La contaminación plástica continúa en aumento en los ambientes oceánicos a nivel mundial, a una tasa promedio prevista de 8,75 millones de toneladas métricas por año, lo que afecta los ecosistemas, las sociedades y las economías. La incidencia de ingestión de plásticos ya ha sido documentada en 1288 especies marinas.
Solo en peces, se sabe que casi 400 especies consumen microplásticos. Se estima que las ballenas barbadas consumen entre 200.000 y 10 millones de partículas microplásticas indirectamente a través de presas contaminadas cada día, según la especie y la estrategia de alimentación
Ahora, un nuevo estudio publicado en Environmental Pollution, reveló que han encontrado partículas de plástico microscópicas en las grasas y los pulmones de dos tercios de los mamíferos marinos. La presencia de partículas de polímero y fibras en estos animales sugiere que los microplásticos pueden viajar fuera del tracto digestivo y alojarse en los tejidos.

Los daños que los microplásticos incrustados podrían causar a los mamíferos marinos aún no se han determinado, pero otros estudios han implicado a los plásticos como posibles imitadores de hormonas y disruptores endocrinos.
“Esta es una carga adicional además de todo lo demás que enfrentan: el cambio climático, la contaminación, el ruido, y ahora no solo están ingiriendo plástico y lidiando con los pedazos grandes en sus estómagos, también están siendo interiorizados -informó Greg Merrill Jr., un estudiante graduado de quinto año en el Laboratorio Marino de la Universidad de Duke, a cargo de la investigación-. Alguna proporción de su masa ahora es plástico”.
Las muestras de este estudio se obtuvieron de 32 animales varados o recolectados para subsistencia entre 2000 y 2021 en Alaska, California y Carolina del Norte. Doce especies están representadas en los datos, incluida una foca barbuda, que también tenía plástico en sus tejidos.

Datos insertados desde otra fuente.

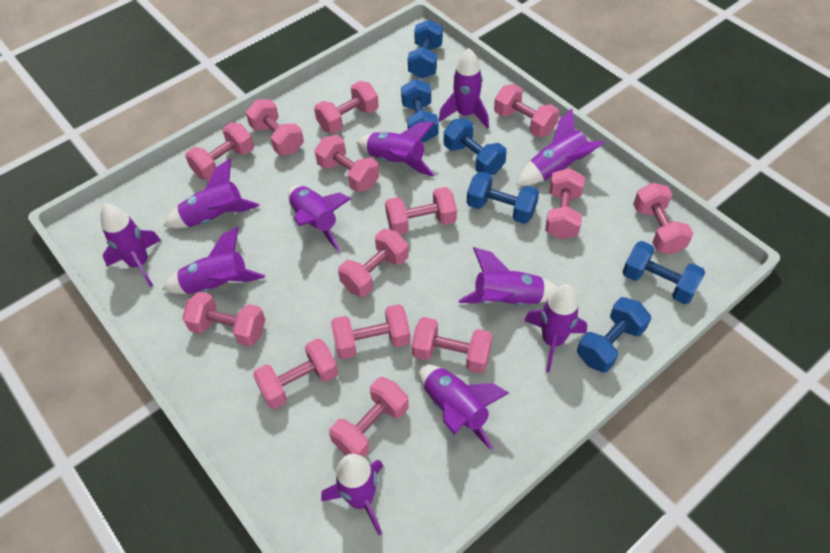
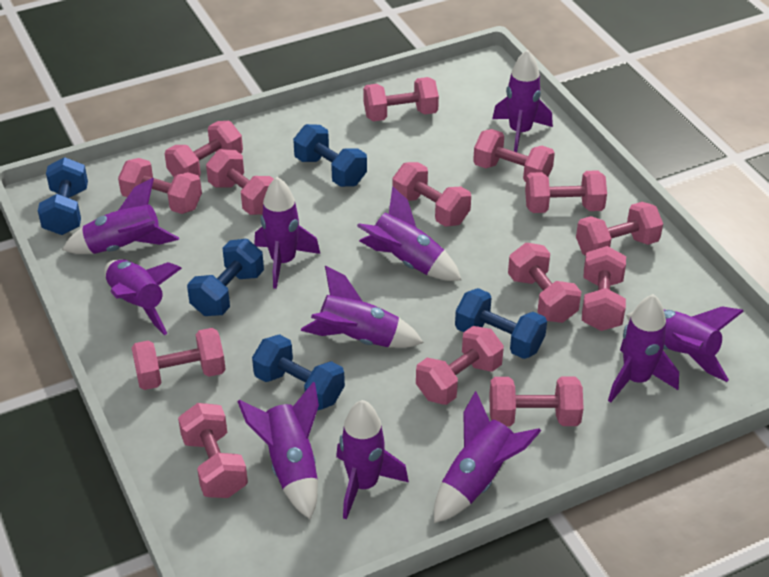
blue dumbbell: 6 -> 5

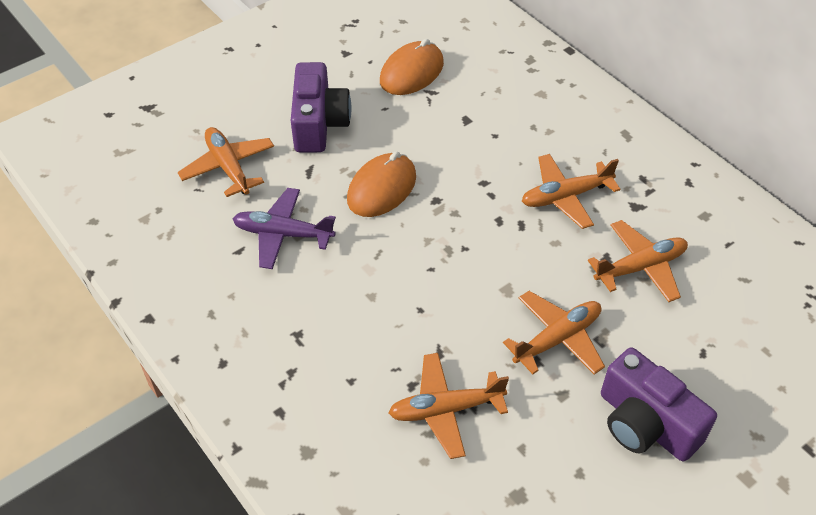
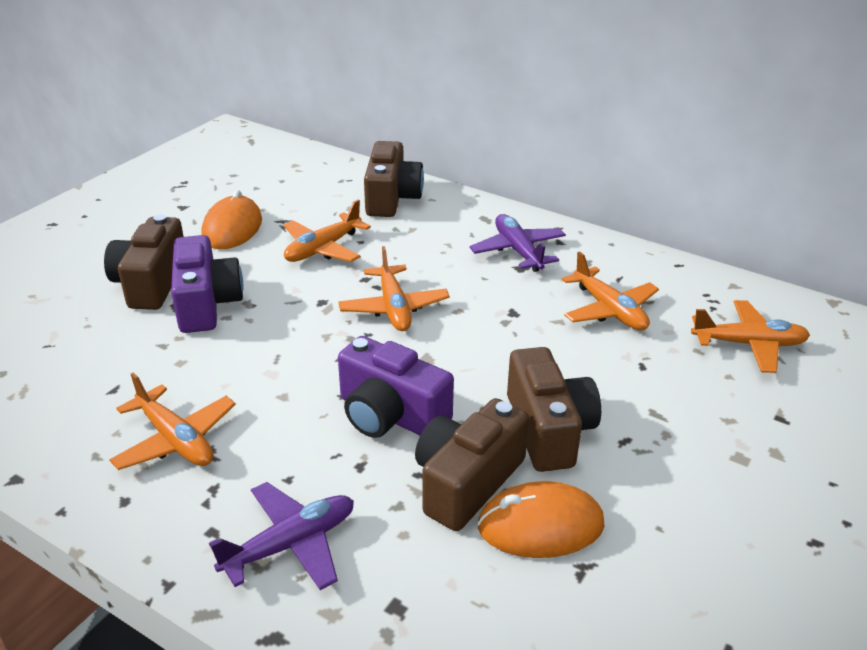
brown camera: 0 -> 4
purple plane: 1 -> 2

Los restos son atraídos por las grasas (son lipofílicos) y, por lo tanto, se cree que son fácilmente atraídos por el melón que produce sonido en la frente de una ballena dentada y las almohadillas de grasa a lo largo de la mandíbula inferior que enfocan el sonido hacia el interior de las orejas ballenas.
El estudio tomó muestras de esos tres tipos de grasas, además de los pulmones y encontró plásticos en los cuatro tejidos. Las partículas de plástico identificadas oscilaron en promedio entre 198 micrones y 537 micrones: un cabello humano tiene un diámetro de aproximadamente 100 micrones. Merrill señaló que, además de cualquier amenaza química que representen los plásticos, estas piezas también pueden desgastar los tejidos.
No sólo ingeridos, sino también internalizados
“Ahora que sabemos que el plástico está en estos tejidos, estamos analizando cuál podría ser el impacto metabólico”, advirtió Merrill. Para la próxima etapa de su investigación de tesis, él y su equipo utilizarán líneas celulares cultivadas a partir de tejido de ballena biopsiado para realizar pruebas de toxicología de partículas plásticas.

Las fibras de poliéster, un subproducto común de las lavadoras, fueron las más comunes en las muestras de tejido, al igual que el polietileno, que es un componente de los envases de bebidas. El plástico azul fue el color más común encontrado en los cuatro tipos de tejido.
Un artículo de 2022 en Nature Communications estimó, basado en concentraciones conocidas de microplásticos en la costa del Pacífico de California, que una ballena azul que se alimenta por filtración podría estar tragando algo más de 443 kilos de desechos plásticos por día mientras atrapa pequeñas criaturas en la columna de agua.
“Las ballenas y los delfines que se alimentan de peces y otros organismos más grandes también podrían hacerse de plástico acumulado en los animales que comen -completó Merrill-. No hemos hecho los cálculos, pero la mayoría de los microplásticos probablemente pasan por el intestino y se defecan. Pero una parte termina en los tejidos de los animales. Para mí, esto simplemente subraya la ubicuidad de los plásticos oceánicos y la escala de este problema. Algunas de estas muestras datan de 2001. Esto ha estado sucediendo durante al menos 20 años”, concluyó Merrill. El equipo de científicos se completó con Ludovic Hermabessiereb, Chelsea M. Rochmanb y Douglas P. Nowacek.